Without prejudice, the disallowance is highly excessive and deserves to be reduced substantially.
The appellant craves leave to add, alter, amend, substitute, change and delete any of the grounds of appeal.
10. For the above and other grounds that may be urged at the time of haring f the appeal, the appellant prayed that the appeals may be allowed and justice rendered”.
3. It was submitted by the ld. AR of the assessee that various legal issues regarding validity of the notice u/s 148 as well as validity of the assessment order without issuing the notice u/s 143(2) etc. were raised before the ld.
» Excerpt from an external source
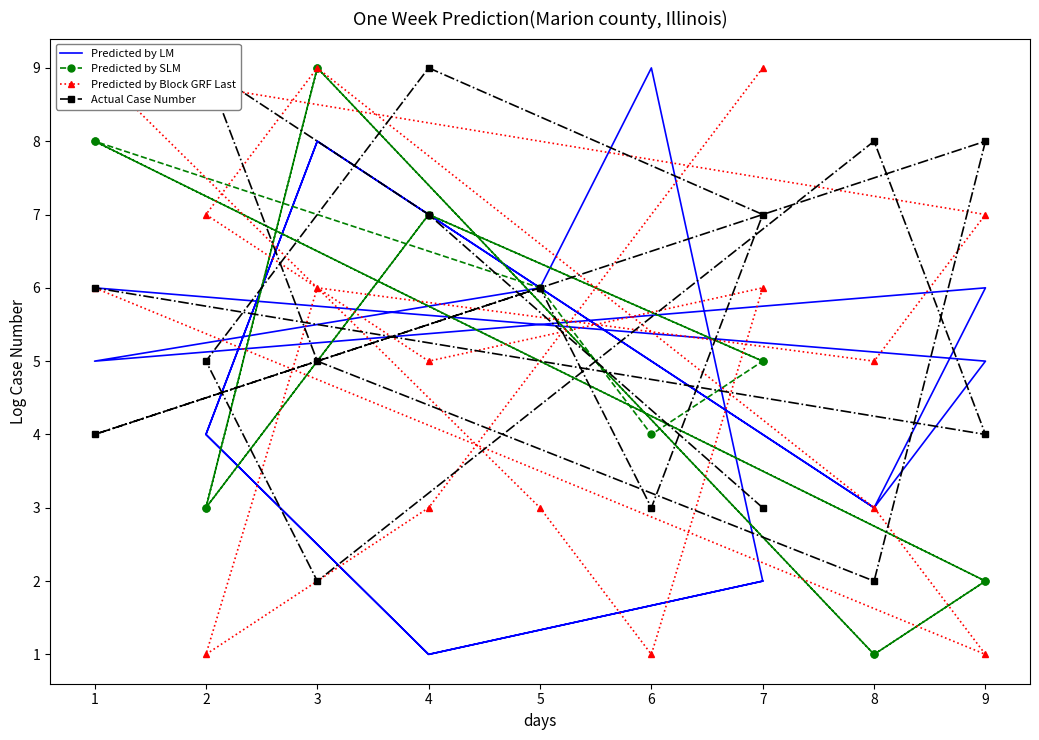

What is the value of the Predicted by LM point at the 11th from the left?

1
CIT(A) but he has not decided the legal objections as per para-3.3 of his order by saying that since no such issue has been raised before the AO and nothing has been brought on record to suggest that the assessee has questioned the re-opening of the case or jurisdiction of the AO in assumption of jurisdiction u/s 143(3)r.w.s.147 of the IT Act, 1961, these grounds are not relevant in view of the judgment of the Hon’ble Apex Court in the case of G.K.N. Drive Shaft Ltd Vs CIT as reported in 259 ITR 19. He submitted that the ld. CIT(A) was not proper in saying so because this is a legal issue and it may be raised at any stage and therefore, this issue should have been decided by him.
The ld. DR of the revenue supported the orders of the authorities below.
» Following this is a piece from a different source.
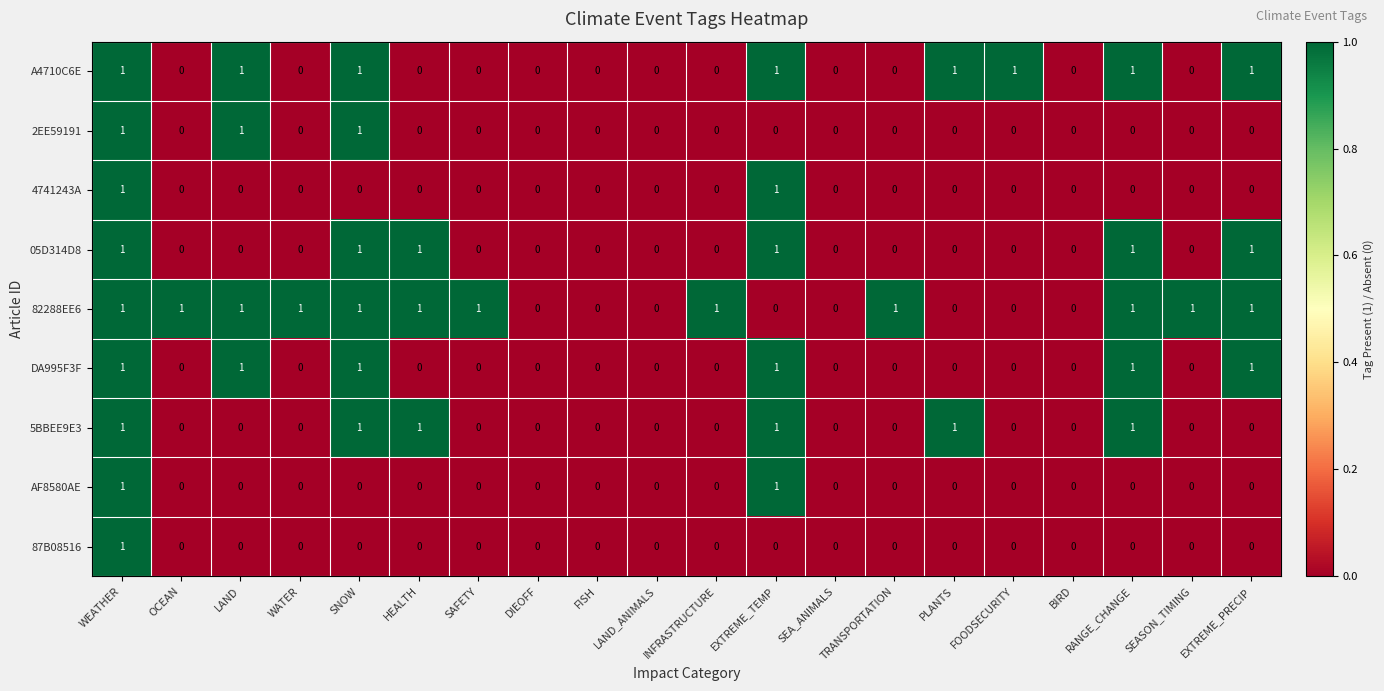

What is the spread (max minus min) of values at TRANSPORTATION?

1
5. I have considered the rival submissions. I find that as per the written submissions filed by the assessee before the ld. CIT(A) copy available on page No.27-31 of the paper book, this specific objection was raised by the assessee before the ld. CIT(A) that the assessment is not valid because notice u/s 143(2) is not issued in the name of the assessee.
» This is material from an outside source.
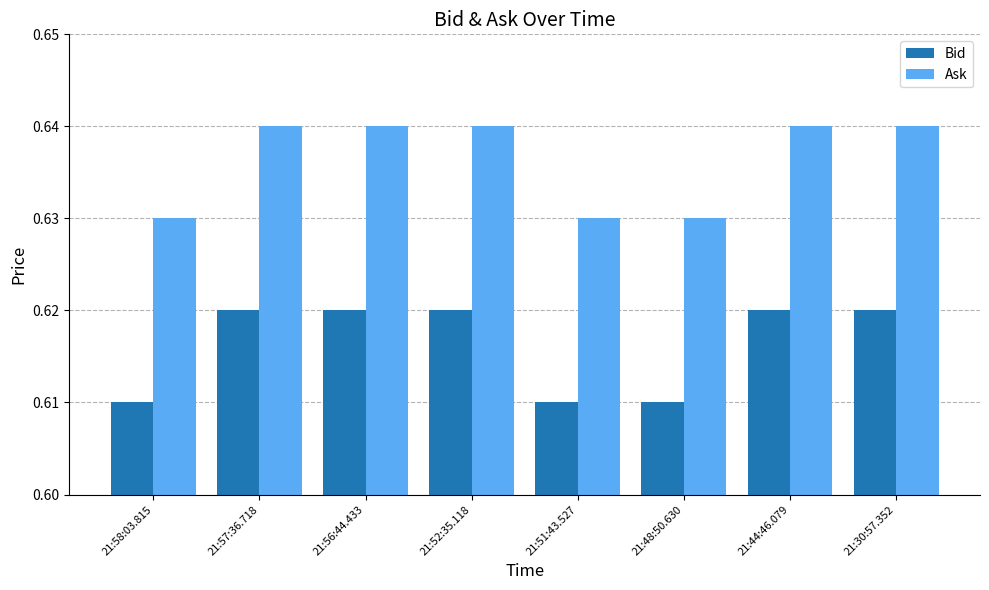

The Bid series shows 1.1 at 21:48:50.630. True or false?

False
I also find that as per the impugned order of the ld. CIT(A), even this aspect was not decided by the him apart from not deciding the issue in respect of validity of notice issued by the AO u/s 148 of the IT Act, 1961.
In my considered opinion, these are legal objections which may be raised at any stage and therefore, even if such objection is not raised before the AO and raised before the ld. CIT(A) for the first time, he should have decided these issues and since he has not done so, I feel it proper that the entire matter should go back to the file of the ld. CIT(A) for fresh decision.
Accordingly, I set aside the order of the ld. CIT(A) and restore the entire matter back to his file with a direction that he should decide the legal issues which are raised before him and if the assessee succeeds in any one of the legal issues, then no further decision on merit of the addition is called for because in that situation, the assessment itself will not survive but if the assessee fails in respect of legal objections then, the ld. CIT(A) should re-decide the issue on merit afresh. Needless to say, the ld. CT(A) should provide adequate opportunity of being heard to both sides and he should pass a reasoned and speaking order. In view of my above decision, no adjudication is called for regarding merit of the addition at this stage.
In the result, the appeal of the assessee is allowed for statistical purposes.
Order pronounced in the open Court on the date mentioned on caption page.